241 Views Asked by At

I am trying to differentiate ${\rm tr}(A(X\otimes I_n))$ with respect to $X$. What I have in mind is using chain rule but I am not sure if its correct in matrix calculus

$$ \partial\frac{{\rm tr}(A(X\otimes I_n))}{\partial X}=\partial\frac{{\rm tr}(A(X\otimes I_n))}{\partial (X\otimes I_n)}\frac{\partial X\otimes I_n}{\partial X} $$

Is this correct? And if so can somebody send me a reference that justifies the step that I take?

Thank you.

3

There are 3 best solutions below

0
On BEST ANSWER

You can prove the chain rule for matrix calculus in the exact way you prove it for ordinary calculus, as seen here. The only necessary change is to divide by $|H|$ in the definition of the derivative and to multiply by $|H|$ and $|K|$ in the formulae given for $g(X+H)$ and $f(Y+K)$, respectively. So, yes, this will work fine.

1
On

The mapping $X\mapsto tr(A(X\otimes I_n))=:F(X)$ is linear. Hence the derivative is at $X$ in direction $\delta X$ given by $$ F'(X)\delta X = tr(A(\delta X\otimes I_n)). $$ You do not need chain rule in this special case.
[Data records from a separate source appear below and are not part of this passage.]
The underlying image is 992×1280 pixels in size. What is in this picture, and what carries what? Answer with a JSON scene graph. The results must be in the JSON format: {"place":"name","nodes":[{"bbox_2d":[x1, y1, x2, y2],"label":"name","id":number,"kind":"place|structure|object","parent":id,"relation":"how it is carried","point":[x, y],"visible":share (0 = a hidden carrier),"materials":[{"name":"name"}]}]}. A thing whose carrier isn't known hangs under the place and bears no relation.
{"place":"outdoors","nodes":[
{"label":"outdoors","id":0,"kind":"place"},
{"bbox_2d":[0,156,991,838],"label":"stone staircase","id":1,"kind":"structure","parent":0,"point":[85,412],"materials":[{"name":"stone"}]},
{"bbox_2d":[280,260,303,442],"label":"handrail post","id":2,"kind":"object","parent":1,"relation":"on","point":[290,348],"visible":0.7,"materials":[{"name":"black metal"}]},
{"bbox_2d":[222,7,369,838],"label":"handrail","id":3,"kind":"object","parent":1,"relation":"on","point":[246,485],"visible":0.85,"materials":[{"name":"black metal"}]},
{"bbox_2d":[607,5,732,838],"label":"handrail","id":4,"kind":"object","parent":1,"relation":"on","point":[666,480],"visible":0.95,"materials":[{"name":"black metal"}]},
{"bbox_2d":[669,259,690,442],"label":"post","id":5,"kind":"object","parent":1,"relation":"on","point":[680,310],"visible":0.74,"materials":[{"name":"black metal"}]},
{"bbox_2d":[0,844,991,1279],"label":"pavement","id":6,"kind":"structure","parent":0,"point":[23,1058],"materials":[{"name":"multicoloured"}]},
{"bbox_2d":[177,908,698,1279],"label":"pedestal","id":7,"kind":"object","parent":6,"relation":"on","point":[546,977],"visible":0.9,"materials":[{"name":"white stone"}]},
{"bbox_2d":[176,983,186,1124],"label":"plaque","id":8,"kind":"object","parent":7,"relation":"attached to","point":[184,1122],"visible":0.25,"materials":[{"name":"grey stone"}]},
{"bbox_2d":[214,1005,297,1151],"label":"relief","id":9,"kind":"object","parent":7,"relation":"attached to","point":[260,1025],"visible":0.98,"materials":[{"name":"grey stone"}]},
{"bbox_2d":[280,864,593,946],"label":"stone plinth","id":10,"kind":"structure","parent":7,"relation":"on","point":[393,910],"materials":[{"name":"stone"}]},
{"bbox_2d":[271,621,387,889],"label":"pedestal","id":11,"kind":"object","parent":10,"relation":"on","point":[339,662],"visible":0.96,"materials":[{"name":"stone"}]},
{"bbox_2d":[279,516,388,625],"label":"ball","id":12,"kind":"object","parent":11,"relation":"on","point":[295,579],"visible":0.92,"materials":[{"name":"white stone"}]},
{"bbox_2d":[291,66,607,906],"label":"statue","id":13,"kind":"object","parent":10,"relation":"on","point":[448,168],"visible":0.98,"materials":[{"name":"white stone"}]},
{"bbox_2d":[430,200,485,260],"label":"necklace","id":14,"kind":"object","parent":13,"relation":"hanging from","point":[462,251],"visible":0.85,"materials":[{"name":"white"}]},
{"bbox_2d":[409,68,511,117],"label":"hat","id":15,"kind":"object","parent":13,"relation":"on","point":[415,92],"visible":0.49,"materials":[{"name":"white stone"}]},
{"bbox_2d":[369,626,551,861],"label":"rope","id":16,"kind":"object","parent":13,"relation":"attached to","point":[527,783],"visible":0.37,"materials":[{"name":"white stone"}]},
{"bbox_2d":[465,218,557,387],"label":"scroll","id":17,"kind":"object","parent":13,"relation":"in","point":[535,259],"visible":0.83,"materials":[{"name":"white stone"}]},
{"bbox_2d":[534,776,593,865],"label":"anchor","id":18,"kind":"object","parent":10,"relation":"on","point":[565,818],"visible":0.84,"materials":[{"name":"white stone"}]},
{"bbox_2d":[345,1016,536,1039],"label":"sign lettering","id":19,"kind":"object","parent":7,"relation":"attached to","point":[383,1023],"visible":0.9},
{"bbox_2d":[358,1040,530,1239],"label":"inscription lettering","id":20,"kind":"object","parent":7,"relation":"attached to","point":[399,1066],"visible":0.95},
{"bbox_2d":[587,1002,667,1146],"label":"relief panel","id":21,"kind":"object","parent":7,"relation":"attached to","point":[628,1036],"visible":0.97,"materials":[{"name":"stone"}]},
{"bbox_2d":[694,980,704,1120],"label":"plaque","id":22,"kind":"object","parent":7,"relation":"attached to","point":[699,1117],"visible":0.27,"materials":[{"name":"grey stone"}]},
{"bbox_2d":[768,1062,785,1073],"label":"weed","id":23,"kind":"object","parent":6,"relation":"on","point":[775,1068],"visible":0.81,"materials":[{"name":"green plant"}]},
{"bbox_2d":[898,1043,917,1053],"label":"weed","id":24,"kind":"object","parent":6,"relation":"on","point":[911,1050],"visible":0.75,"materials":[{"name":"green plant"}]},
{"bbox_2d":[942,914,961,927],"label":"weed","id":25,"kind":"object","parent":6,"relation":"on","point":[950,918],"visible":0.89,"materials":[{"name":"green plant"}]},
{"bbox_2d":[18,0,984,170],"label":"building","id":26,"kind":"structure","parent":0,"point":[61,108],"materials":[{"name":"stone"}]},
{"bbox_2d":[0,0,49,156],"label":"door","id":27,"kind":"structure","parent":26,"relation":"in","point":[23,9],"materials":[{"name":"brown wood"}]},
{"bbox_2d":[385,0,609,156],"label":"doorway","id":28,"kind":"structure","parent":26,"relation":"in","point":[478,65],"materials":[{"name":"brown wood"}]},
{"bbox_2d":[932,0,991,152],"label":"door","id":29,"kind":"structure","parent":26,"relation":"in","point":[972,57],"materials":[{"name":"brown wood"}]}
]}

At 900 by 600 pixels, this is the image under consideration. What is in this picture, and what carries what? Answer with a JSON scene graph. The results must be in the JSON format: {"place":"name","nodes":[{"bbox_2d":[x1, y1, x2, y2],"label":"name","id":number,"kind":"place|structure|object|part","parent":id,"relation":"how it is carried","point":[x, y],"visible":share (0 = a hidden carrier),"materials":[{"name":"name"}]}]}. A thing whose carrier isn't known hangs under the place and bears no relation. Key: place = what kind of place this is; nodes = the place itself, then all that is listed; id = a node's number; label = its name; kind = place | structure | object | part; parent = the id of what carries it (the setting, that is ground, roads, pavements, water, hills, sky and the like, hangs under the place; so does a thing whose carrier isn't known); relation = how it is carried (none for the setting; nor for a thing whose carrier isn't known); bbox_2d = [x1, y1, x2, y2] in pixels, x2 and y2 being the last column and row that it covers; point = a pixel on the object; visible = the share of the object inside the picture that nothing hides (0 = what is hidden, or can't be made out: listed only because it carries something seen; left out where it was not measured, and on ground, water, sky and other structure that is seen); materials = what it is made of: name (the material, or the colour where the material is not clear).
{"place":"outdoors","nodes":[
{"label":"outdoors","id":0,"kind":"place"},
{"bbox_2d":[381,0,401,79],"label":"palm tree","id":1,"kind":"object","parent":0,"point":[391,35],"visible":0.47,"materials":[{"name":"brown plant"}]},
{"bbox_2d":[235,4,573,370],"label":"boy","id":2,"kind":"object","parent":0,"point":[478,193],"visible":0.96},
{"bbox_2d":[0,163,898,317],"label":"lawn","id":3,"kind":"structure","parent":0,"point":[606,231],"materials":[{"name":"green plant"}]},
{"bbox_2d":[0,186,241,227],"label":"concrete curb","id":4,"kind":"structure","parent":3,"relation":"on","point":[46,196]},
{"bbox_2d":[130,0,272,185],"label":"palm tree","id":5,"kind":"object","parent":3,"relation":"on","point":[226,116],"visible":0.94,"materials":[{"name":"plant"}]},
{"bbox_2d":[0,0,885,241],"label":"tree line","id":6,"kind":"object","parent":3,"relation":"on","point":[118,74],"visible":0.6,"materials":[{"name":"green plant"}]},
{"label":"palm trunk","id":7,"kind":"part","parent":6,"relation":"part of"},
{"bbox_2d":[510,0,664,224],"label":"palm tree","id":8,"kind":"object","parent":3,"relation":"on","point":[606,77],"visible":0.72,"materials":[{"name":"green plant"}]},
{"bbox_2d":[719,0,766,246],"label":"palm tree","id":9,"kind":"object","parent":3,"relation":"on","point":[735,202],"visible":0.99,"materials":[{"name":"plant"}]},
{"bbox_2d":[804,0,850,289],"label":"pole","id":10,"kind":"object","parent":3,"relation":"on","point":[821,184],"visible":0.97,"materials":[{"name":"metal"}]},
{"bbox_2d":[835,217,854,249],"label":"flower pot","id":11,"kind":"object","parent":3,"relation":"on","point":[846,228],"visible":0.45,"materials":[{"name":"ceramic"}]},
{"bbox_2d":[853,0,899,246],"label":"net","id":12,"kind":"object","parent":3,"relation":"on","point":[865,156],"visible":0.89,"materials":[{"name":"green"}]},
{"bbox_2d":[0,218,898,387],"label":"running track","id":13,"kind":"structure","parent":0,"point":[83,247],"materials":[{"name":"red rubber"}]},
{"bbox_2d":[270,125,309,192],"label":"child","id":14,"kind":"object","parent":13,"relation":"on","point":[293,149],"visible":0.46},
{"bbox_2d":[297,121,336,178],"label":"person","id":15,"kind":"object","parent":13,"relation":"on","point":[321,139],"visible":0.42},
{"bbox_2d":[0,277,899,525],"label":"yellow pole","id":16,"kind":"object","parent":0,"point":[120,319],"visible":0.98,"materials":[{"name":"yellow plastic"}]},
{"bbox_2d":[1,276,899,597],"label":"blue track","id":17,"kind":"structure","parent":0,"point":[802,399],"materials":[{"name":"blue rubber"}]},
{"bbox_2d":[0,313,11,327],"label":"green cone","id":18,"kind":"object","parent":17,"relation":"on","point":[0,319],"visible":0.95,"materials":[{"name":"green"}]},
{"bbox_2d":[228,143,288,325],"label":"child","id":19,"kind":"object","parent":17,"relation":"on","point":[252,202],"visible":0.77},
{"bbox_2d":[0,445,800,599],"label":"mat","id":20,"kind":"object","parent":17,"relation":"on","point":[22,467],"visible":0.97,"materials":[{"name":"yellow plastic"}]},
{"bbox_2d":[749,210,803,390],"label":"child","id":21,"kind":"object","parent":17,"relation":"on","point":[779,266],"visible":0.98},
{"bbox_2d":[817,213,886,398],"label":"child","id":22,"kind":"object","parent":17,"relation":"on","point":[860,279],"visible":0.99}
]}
Your reasoning is still correct.

0
On

Assuming you can find a Kronecker factorization of $A^T$ as $$A^T = B\otimes C$$ where $B,C$ have the same dimensions as $X,I$ (respectively), then your problem has a very nice solution.

Express your function in terms of the Frobenius product: $$ \eqalign{ f &= (X\otimes I):A^T \cr &= (X\otimes I):(B\otimes C) \cr &= (X:B)\otimes(I:C) \cr &= (X:B)\,\,{\rm tr}(C) \cr } $$ For which the differential is trivial $$ \eqalign{ df &= dX:B\,\,{\rm tr}(C) \cr } $$ as is the derivative $$ \eqalign{ \frac {\partial f} {\partial X} &= B\,\,{\rm tr}(C)\cr } $$

Update:

Even if the matrix can't be factored, it can be decomposed into a finite sum of Kronecker products $$ \eqalign{ A^T &= \sum_{k=1}^r B_k\otimes C_k \cr \frac {\partial f} {\partial X} &= \sum_{k=1}^rB_k\,\,{\rm tr}(C_k)\cr }$$ where $r$ is the rank of the vecpose of $A$.